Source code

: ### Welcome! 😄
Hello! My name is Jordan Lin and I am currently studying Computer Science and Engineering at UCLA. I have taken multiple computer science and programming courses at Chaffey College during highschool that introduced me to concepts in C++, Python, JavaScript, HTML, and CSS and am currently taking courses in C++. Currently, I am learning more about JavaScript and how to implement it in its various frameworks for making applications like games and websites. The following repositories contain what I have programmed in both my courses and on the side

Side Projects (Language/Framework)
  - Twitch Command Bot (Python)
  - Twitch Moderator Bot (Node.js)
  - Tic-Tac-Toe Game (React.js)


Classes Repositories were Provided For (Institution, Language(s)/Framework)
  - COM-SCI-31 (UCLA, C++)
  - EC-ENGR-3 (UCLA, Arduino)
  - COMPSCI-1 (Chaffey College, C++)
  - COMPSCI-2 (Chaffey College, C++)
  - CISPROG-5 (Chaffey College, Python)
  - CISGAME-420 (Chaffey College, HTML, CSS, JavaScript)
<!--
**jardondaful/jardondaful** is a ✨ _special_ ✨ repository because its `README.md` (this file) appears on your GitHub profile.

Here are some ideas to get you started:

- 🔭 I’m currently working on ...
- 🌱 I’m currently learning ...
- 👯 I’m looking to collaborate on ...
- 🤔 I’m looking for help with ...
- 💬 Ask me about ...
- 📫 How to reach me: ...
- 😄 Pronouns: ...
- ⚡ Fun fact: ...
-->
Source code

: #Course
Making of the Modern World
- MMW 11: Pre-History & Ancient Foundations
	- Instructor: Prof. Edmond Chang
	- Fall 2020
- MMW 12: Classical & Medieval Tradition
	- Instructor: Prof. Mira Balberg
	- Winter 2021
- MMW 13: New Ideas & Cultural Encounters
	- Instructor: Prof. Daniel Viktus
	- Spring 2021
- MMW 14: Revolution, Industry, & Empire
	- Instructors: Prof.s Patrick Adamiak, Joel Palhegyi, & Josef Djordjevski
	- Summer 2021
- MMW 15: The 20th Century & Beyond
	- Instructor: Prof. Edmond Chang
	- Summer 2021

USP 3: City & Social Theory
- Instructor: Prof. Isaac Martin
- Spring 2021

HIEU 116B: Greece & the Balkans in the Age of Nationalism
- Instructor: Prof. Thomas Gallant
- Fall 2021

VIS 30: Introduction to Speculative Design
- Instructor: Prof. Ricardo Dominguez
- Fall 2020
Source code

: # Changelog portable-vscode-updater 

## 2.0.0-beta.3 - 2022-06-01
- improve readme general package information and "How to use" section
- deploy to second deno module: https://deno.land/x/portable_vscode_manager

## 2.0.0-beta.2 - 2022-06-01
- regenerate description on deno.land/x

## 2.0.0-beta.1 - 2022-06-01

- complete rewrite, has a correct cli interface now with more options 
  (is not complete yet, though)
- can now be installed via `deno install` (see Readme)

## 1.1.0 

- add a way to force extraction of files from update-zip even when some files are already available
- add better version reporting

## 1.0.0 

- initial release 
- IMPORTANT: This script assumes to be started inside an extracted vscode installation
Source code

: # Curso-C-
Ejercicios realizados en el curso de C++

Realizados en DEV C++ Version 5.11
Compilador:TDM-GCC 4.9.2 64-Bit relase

■ **Exercise requirements**
Where a line of the data holds the word "Language", copy that line.

■ **Reply**
Side Projects (Language/Framework)
Classes Repositories were Provided For (Institution, Language(s)/Framework)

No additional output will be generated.